Egypt's Soviets-built projects: flaws are many
| Cairo
The Soviet Union's once massive aid program to Egypt is coming under severe criticism from both Western and Egyptian officials. Soviet officials had hoped to make Egypt a showplace of what their aid could accomplish. The Soviet Union put nearly 30 percent of its economic aid to the third world into Egypt during the years of Soviet predominance in this country, beginning with the Soviet decision to finance the building of the Aswan High Dam in the late 1950s.
Aid dropped off in the mid-1970s, however, as President Anwar Sadat moved his country closer to the United States.
Egypt's Helwan iron and the Steel complex, the largest factory built during the years of Soviet predominance, now is seen as an example of many of the problems with Soviet aid. The complex's vice-chairman admits that it is producing steel at "perhaps two times to world market price," but a Western economist says that the problems are so severe that the true figure may be seven times higher than the world price.
The Soviets put factories like Helwan high on their list of priorities. They recognized that developing countries generally view heavy industry as essential for their development, so such projects are prestigious and visible signs of Soviet aid. Such projects also develop state control of the economy and create large numbers of the workers that Soviet theory contends will be sympathetic to Marxism.
Often the political value of Soviet projects was regarded as more important than their economic feasibility. Egypt cannot economically produce steel because it must import the coke it needs. Similarly, an aluminum plant at Nag Hammadi, built by the Russians, cannot produce aluminum economically because it must import the ore.
The real embarrassment for the Soviet Union, however, comes from the low level of technological skill shown in the work at the iron and steel complex. A Soviet study of the ore to be used did not note the presence of certain impurities, so the blast furnances were improperly designed.

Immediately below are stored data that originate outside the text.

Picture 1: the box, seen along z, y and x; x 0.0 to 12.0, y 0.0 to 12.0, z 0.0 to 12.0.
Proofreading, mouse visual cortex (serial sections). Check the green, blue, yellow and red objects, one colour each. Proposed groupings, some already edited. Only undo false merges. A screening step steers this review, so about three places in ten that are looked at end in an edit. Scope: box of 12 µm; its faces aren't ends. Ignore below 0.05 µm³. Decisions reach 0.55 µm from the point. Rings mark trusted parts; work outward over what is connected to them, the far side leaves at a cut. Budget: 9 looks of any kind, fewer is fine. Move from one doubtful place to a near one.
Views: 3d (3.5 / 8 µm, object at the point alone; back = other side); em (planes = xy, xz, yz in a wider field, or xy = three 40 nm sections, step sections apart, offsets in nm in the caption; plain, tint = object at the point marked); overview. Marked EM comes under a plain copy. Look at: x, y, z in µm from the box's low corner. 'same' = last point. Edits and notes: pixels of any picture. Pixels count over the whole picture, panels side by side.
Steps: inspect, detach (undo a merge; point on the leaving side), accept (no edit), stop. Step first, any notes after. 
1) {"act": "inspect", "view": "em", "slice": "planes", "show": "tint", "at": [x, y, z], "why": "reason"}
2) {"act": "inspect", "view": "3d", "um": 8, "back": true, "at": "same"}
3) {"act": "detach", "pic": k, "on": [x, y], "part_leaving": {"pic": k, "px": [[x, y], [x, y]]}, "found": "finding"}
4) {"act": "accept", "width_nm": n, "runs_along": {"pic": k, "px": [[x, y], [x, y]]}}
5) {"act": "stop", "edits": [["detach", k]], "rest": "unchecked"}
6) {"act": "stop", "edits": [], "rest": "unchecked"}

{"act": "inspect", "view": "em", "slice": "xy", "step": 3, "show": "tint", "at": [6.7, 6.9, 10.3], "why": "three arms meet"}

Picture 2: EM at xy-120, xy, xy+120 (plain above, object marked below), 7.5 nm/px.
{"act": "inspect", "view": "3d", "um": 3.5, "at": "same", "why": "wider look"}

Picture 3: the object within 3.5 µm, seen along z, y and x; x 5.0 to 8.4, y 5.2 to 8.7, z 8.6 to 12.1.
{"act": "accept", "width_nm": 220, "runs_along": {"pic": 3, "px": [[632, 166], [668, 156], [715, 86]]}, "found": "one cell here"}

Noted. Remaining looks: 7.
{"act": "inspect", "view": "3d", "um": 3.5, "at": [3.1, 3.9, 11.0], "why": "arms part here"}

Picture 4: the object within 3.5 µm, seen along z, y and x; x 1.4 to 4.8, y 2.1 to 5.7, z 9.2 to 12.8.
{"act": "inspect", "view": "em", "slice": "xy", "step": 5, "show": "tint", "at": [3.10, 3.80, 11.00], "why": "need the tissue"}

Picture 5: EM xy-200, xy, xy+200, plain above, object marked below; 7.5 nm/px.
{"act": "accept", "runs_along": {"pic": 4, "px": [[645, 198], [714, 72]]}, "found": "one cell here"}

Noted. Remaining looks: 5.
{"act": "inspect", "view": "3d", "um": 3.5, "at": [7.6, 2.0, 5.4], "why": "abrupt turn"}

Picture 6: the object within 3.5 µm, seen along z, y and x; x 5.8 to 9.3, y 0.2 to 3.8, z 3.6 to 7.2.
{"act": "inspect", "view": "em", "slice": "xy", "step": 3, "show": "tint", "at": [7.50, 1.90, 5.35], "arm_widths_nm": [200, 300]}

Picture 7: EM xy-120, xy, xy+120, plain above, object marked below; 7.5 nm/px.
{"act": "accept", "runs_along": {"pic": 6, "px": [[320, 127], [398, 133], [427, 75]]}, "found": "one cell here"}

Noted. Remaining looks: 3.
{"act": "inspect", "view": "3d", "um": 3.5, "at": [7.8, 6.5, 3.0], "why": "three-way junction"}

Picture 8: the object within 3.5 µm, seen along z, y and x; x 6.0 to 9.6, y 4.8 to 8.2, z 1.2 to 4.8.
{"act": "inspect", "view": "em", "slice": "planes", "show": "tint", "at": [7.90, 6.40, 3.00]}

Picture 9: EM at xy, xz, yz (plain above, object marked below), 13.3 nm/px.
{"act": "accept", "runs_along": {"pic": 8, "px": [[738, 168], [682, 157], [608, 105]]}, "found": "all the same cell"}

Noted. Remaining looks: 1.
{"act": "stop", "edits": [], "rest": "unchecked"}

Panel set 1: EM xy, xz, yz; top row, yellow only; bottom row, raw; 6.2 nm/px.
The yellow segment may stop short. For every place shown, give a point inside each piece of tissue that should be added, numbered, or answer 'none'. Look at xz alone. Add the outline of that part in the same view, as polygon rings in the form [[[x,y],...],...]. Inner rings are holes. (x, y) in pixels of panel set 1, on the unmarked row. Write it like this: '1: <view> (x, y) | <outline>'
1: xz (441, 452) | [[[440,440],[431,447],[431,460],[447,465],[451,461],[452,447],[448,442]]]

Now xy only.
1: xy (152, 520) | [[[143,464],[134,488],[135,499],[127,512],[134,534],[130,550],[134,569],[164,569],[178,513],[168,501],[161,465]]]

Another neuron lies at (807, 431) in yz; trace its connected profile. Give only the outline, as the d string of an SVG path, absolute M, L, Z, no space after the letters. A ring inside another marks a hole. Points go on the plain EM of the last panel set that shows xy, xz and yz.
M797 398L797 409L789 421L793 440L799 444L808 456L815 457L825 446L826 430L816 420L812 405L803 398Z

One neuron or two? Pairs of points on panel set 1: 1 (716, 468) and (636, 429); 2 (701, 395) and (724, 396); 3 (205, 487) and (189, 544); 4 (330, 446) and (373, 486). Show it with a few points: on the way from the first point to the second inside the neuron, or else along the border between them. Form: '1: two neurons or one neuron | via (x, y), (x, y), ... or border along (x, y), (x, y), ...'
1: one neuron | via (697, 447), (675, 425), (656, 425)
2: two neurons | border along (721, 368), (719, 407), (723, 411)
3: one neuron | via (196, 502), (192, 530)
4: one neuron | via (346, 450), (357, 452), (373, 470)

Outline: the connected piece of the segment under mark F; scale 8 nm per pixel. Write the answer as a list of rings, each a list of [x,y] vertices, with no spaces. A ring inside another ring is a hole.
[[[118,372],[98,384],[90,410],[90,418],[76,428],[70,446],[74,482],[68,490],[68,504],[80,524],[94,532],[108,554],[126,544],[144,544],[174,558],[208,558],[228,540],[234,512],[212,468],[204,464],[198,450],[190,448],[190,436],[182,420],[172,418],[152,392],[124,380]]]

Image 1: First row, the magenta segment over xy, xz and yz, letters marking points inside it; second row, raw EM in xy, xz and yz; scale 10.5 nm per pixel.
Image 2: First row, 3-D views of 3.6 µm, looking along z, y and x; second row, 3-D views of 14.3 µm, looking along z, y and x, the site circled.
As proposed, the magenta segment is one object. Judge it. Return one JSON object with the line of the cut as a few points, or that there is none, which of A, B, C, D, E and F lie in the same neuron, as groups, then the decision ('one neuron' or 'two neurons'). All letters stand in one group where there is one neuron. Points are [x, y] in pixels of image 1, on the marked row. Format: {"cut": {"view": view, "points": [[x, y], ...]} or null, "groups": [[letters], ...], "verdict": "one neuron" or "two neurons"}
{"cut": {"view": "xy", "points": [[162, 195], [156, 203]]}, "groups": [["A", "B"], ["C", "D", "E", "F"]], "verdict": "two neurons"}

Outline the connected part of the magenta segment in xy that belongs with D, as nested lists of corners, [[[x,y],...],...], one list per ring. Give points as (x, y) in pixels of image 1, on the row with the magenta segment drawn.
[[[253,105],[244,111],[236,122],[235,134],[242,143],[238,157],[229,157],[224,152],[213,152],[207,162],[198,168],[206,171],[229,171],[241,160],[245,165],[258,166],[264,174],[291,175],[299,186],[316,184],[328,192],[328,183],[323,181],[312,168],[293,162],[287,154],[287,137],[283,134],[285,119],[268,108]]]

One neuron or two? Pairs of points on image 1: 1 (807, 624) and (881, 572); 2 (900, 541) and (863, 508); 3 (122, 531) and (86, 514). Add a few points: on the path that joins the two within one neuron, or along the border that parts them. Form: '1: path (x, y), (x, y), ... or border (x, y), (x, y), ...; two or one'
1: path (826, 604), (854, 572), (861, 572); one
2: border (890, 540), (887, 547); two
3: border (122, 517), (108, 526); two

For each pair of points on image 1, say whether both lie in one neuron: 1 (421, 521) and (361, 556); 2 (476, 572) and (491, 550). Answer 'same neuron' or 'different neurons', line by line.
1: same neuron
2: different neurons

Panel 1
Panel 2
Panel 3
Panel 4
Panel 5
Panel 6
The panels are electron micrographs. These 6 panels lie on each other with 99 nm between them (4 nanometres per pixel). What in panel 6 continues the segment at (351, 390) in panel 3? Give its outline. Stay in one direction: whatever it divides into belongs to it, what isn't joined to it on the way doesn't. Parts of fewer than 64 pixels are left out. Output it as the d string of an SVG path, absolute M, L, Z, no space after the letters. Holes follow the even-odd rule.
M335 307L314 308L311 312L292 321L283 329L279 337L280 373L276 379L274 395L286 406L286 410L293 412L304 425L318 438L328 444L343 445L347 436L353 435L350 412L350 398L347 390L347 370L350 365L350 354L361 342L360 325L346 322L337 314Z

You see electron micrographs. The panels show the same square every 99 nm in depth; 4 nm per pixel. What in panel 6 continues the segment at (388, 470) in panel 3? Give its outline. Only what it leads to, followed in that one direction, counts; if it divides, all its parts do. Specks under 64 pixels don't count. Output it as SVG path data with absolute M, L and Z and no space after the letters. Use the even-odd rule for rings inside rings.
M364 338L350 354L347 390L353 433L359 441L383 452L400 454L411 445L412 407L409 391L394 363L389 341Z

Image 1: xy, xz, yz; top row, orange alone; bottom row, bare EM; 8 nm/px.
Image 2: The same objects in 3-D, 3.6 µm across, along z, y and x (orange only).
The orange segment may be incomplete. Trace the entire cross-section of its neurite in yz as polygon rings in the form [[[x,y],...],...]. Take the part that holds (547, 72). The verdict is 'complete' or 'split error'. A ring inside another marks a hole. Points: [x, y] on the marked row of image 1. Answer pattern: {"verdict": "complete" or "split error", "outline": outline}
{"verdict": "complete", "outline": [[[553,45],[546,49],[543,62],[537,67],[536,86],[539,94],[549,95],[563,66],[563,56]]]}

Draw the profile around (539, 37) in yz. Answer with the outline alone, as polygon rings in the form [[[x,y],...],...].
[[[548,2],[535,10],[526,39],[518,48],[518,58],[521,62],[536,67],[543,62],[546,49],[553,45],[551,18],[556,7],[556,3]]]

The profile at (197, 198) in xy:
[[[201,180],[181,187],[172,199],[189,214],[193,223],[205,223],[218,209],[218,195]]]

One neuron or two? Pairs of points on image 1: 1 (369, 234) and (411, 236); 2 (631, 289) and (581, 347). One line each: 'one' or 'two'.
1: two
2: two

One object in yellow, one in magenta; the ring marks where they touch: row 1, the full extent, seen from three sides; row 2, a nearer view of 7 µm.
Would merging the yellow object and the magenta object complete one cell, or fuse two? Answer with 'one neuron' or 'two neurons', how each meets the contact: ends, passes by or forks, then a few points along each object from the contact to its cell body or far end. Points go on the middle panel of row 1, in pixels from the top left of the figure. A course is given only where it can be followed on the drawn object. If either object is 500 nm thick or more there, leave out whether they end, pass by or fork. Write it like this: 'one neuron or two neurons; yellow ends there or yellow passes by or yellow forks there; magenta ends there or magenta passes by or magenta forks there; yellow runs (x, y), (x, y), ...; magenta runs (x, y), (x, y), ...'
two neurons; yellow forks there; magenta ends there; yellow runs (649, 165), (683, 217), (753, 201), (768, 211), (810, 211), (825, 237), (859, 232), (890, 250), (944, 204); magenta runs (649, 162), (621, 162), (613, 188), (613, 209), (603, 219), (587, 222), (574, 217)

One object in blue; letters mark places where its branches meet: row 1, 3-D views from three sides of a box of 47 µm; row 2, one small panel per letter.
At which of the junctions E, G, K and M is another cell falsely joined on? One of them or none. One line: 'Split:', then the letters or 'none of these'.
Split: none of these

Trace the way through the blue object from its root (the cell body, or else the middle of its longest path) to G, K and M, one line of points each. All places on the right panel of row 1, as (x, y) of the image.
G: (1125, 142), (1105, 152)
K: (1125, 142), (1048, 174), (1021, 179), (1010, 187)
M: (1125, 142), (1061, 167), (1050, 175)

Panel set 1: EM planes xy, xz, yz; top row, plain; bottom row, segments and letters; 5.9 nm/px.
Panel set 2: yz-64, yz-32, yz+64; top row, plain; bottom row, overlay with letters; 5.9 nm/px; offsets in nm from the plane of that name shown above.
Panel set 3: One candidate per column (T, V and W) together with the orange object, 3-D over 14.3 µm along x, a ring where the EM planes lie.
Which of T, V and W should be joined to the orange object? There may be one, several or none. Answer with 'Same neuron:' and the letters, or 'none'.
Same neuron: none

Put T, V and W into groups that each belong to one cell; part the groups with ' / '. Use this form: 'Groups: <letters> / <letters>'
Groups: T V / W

Russian-made machinery, for example, has proved inefficient in Egypt. Workers complain that its capacity was overrated. And the machinery, which was designed for the Soviet cold, overheats and burns out in Egypt's hot weather. Consequently, both the blast furnance and the continuous casting converter (used to convert pig iron into steel) are operating at only 50 percent of their capacity.
Concerned that their technological reputation might be damaged, some 200 Soviet technicians have been working to try to correct the problems in a recently finished blast furnace.
Most remain despite orders from President Sadat four months ago that all Soviet experts should leave the country in the wake of Soviet intervention in Afghanistan.
This is not the first time the Egyptian officials have expressed displeasure with the level of Soviet technology. In 1974, Egyptair airline purchased eight Tupolev TU-154 medium-range passenger planes. Egyptair found that when fewer than half of the seats were filled, sandbags had to be put in the planes.
Shortly after their delivery, one Tupolev crashed, killing six crew members. Egyptian pilots refused to fly the other seven, saying they were unsafe. A subsequent inquiry found no less than 15 structural faults in the seven aircraft. The Soviet Union quietly accepted the return of the planes in a move that a Egyptiar board member says "admitted that the planes were unsafe."
Even the Soviet Union's involvement in the building of the Aswan High Dam has been criticized. Critics claim that the dam was improperly studied, that it does not produce the amount of electricity that it should, that it keeps removing silt from agricultural land, that waterlogging and accumulation of salts are hurting crop yields, that marine life in the Nile delta has decreased, and that erosiion of the river banks has accelerated.
A Soviet technical team is studying problems with fractures in the turbine blades of the Russian-made generators. Increasing maintenance time for the generators has cut seriously into the high dam's power output.